Rosenthal v. Bagley

450 F. Supp. 1120, 1978 U.S. Dist. LEXIS 17674
CourtDistrict Court, N.D. Illinois
DecidedMay 18, 1978
Docket78 C 1365
StatusPublished
Cited by3 cases

This text of 450 F. Supp. 1120 (Rosenthal v. Bagley) is published on Counsel Stack Legal Research, covering District Court, N.D. Illinois primary law. Counsel Stack provides free access to over 12 million legal documents including statutes, case law, regulations, and constitutions.

Bluebook
Rosenthal v. Bagley, 450 F. Supp. 1120, 1978 U.S. Dist. LEXIS 17674 (N.D. Ill. 1978).

Opinion

MEMORANDUM OPINION AND ORDER

CROWLEY, District Judge.

━━━━━━━━

> [Problem statement]:
Write what comes next in the Rosenthal v. Bagley court opinion, starting right after the judge's name line.

Figure understanding tasks:
━━━━━━━━

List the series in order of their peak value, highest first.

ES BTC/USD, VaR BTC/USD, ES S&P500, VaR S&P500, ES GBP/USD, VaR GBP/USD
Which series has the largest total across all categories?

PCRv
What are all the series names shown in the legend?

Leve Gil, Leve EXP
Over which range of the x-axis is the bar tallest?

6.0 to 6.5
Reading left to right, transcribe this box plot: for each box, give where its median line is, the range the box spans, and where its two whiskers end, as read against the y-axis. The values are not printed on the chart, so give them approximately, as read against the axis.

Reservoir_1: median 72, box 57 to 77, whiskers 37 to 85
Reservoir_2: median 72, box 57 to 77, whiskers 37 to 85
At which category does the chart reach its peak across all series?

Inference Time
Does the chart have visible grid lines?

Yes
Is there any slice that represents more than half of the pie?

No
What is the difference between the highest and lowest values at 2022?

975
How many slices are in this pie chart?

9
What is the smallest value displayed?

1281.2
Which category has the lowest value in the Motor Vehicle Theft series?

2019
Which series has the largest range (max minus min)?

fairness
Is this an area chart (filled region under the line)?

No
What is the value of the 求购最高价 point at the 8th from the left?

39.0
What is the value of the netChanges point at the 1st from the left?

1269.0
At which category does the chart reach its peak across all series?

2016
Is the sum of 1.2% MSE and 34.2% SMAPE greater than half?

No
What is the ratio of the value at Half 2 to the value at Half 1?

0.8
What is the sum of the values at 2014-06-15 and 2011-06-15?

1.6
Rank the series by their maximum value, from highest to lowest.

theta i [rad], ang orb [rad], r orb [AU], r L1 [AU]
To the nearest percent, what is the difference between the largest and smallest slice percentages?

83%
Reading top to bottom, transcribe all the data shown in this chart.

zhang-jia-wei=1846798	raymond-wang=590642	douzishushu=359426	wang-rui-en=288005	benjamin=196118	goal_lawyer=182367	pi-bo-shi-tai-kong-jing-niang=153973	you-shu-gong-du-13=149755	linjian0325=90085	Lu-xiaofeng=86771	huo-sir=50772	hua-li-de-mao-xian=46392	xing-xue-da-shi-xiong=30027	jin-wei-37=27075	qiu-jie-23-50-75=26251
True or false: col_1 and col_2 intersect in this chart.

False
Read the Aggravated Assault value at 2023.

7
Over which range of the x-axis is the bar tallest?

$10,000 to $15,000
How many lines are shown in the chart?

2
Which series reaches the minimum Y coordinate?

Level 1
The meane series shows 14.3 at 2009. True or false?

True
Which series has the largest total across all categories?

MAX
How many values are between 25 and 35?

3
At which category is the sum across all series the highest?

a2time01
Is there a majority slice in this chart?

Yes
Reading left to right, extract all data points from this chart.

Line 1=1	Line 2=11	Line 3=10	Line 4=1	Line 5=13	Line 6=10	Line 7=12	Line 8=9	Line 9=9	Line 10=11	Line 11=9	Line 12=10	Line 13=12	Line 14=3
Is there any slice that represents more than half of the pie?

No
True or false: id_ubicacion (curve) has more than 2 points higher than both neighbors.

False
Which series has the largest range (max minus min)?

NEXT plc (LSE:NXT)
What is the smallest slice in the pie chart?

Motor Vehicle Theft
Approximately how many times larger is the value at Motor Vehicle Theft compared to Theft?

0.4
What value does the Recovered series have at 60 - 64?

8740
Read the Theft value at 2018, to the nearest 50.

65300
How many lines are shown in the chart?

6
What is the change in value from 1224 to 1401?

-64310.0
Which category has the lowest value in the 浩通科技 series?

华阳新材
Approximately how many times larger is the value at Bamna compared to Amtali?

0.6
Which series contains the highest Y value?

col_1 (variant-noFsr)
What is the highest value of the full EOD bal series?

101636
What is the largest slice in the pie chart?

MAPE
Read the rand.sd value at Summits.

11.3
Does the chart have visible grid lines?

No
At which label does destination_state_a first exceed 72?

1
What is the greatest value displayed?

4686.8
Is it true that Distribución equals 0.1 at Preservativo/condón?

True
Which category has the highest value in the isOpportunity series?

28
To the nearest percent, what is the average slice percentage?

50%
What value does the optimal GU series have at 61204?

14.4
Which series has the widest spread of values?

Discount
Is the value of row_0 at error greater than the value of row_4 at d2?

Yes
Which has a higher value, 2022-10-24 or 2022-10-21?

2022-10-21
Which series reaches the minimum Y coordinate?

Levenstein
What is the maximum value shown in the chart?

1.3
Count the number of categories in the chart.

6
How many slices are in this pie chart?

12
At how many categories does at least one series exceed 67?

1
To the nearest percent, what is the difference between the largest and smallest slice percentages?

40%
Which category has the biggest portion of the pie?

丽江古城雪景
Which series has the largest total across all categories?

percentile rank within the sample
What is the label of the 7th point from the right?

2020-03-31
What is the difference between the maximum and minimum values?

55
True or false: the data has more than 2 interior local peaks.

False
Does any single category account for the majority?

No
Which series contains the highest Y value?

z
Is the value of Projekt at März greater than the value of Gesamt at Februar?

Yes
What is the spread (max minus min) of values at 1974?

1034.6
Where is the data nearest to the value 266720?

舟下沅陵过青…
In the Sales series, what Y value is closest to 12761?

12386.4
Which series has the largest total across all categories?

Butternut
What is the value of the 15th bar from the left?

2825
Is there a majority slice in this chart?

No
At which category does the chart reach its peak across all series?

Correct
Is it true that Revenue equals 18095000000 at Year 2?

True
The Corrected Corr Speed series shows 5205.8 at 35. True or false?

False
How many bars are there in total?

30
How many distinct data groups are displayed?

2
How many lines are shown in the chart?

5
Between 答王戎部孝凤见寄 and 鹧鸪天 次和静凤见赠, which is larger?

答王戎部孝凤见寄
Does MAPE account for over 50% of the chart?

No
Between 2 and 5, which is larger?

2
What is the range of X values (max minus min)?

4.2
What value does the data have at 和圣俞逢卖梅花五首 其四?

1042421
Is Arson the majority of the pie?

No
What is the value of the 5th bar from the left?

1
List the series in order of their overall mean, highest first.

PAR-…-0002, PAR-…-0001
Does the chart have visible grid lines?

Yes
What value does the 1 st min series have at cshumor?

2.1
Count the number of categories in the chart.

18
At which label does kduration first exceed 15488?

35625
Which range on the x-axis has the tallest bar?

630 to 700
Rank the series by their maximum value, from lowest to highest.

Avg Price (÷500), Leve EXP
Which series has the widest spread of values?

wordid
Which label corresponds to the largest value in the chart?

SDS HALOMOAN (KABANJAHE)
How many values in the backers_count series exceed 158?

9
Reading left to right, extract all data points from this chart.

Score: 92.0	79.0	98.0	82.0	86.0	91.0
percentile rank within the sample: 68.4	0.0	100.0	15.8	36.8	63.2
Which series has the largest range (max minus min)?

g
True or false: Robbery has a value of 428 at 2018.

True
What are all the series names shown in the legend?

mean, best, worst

━━━━━━━━

> [Output]:
This is an action for declaratory and injunctive relief seeking to enjoin enforcement of Regulation 32.11 promulgated by the Commodity Futures Trading Commission (CFTC). The regulation, which purports to be temporary, makes it unlawful for any person to solicit or accept orders for, or accept money, securities, or property in connection with the purchase or sale of any commodity option as of June 1, 1978. Plaintiffs Rosenthal & Company, an options broker, and Dowdex Corporation, a grantor of dealer options for which Rosenthal is the sole broker, challenge the regulation on the grounds that: (1) as to Rosenthal, the rule constitutes an adjudicatory order. As such, the informal hearings held by the Commission prior to the adoption of the rule were procedurally inadequate and a denial of plaintiff’s constitutional and statutory *1122 rights; (2) the Commission exceeded its authority in adopting this regulation which is anti-competitive and therefore violative of 7 U.S.C. § 19 (1976); (3) the regulation is arbitrary and capricious and an abuse of discretion in light of the alternatives suggested by plaintiff and (4) the underlying premise upon which the Commission made its decision to adopt the regulation is not supported by the facts. Presently before the Court are plaintiffs’ motion for a preliminary injunction and defendants’ motion for summary judgment.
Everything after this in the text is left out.